La colère des Chinois révèle aussi une frustration profonde vis-à-vis du système politique chinois, estiment plusieurs experts.
La Chine est l’un des derniers pays au monde à appliquer une politique sanitaire draconienne, faite de confinements stricts, campagnes de dépistage de masse et longues quarantaines. Excédés, une partie des habitants espéraient voir les restrictions s’assouplir à l’issue du Congrès du Parti communiste (PCC) en octobre.
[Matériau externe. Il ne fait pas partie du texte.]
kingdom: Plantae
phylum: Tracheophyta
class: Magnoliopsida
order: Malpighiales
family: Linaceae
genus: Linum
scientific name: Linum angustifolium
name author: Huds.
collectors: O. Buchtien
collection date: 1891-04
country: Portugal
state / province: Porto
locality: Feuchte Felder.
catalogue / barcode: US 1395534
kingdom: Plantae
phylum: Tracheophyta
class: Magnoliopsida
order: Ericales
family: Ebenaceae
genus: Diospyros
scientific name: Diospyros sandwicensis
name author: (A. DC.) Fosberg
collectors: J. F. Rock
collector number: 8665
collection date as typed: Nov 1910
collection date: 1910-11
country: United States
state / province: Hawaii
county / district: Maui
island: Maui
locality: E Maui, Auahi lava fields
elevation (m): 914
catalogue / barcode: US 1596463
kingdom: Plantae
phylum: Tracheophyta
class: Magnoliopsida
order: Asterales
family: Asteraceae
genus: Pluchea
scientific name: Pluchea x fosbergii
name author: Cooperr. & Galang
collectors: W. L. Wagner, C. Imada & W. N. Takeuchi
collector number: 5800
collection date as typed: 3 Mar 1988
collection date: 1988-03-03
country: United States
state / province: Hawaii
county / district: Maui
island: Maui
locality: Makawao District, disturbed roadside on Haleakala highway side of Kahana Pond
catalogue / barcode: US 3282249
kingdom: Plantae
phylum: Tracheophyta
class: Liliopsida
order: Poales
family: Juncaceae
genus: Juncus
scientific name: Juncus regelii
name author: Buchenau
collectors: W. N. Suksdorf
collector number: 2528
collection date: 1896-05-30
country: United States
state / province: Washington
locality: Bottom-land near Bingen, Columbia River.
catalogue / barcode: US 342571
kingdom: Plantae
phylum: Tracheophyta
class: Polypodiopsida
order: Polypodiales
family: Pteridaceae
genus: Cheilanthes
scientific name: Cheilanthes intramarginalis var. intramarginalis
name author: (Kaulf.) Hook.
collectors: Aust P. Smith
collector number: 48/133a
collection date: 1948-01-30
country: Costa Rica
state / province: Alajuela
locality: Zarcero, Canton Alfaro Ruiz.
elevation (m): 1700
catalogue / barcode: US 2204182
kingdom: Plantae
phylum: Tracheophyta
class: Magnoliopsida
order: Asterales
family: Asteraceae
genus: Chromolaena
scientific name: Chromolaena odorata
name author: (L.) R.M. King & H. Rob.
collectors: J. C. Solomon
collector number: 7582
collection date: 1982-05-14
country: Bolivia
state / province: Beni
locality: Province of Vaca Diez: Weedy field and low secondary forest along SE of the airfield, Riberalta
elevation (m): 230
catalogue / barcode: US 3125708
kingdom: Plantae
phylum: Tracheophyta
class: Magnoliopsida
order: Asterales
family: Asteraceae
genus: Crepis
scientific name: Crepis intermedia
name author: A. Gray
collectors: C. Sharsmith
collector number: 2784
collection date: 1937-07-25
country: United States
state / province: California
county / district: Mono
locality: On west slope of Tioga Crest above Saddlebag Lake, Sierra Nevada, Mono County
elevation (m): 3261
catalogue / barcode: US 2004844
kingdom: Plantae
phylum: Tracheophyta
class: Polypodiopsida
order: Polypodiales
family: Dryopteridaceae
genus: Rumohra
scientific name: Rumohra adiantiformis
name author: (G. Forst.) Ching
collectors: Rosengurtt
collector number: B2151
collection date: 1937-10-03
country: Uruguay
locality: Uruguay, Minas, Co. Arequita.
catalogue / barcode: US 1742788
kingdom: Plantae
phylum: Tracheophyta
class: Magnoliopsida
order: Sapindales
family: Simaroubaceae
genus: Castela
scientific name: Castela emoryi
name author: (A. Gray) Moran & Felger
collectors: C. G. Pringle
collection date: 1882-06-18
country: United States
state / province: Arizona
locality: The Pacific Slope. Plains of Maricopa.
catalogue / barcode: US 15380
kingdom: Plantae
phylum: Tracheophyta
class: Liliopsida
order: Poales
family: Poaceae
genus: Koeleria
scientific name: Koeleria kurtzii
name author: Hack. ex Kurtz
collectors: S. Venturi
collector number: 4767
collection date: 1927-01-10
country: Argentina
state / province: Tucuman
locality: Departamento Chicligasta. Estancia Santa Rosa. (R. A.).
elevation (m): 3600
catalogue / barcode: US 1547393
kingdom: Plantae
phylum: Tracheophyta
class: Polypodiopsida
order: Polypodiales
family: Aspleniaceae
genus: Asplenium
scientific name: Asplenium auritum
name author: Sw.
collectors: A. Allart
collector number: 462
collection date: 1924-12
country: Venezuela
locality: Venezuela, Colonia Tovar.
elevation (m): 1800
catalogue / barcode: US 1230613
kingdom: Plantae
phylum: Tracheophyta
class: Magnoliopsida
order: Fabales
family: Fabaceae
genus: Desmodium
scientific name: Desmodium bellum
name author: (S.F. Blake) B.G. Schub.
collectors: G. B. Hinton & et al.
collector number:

Pékin les a finalement renforcées.
« En amont du 20e congrès, un changement politique était espéré ».
« Les gens ont maintenant atteint un point d’ébullition car il n’y a pas de direction claire sur la voie à suivre pour mettre fin à la politique du zéro covid », explique Alfred Wu Muluan, expert en politique chinoise à l’Université nationale de Singapour. « En amont du 20e congrès, un changement politique était espéré », a également tweeté Yasheng Huang, du MIT. « Mais la composition de la direction du Congrès (avec uniquement des alliés de Xi Jinping et partisans du zéro covid, ndlr) a complètement anéanti cette attente, contraignant les gens à prendre eux-mêmes des mesures ».
« Liberté d’écrire »
À la grogne suscitée par les mesures sanitaires sont vite venues se joindre des demandes de changements au niveau politique.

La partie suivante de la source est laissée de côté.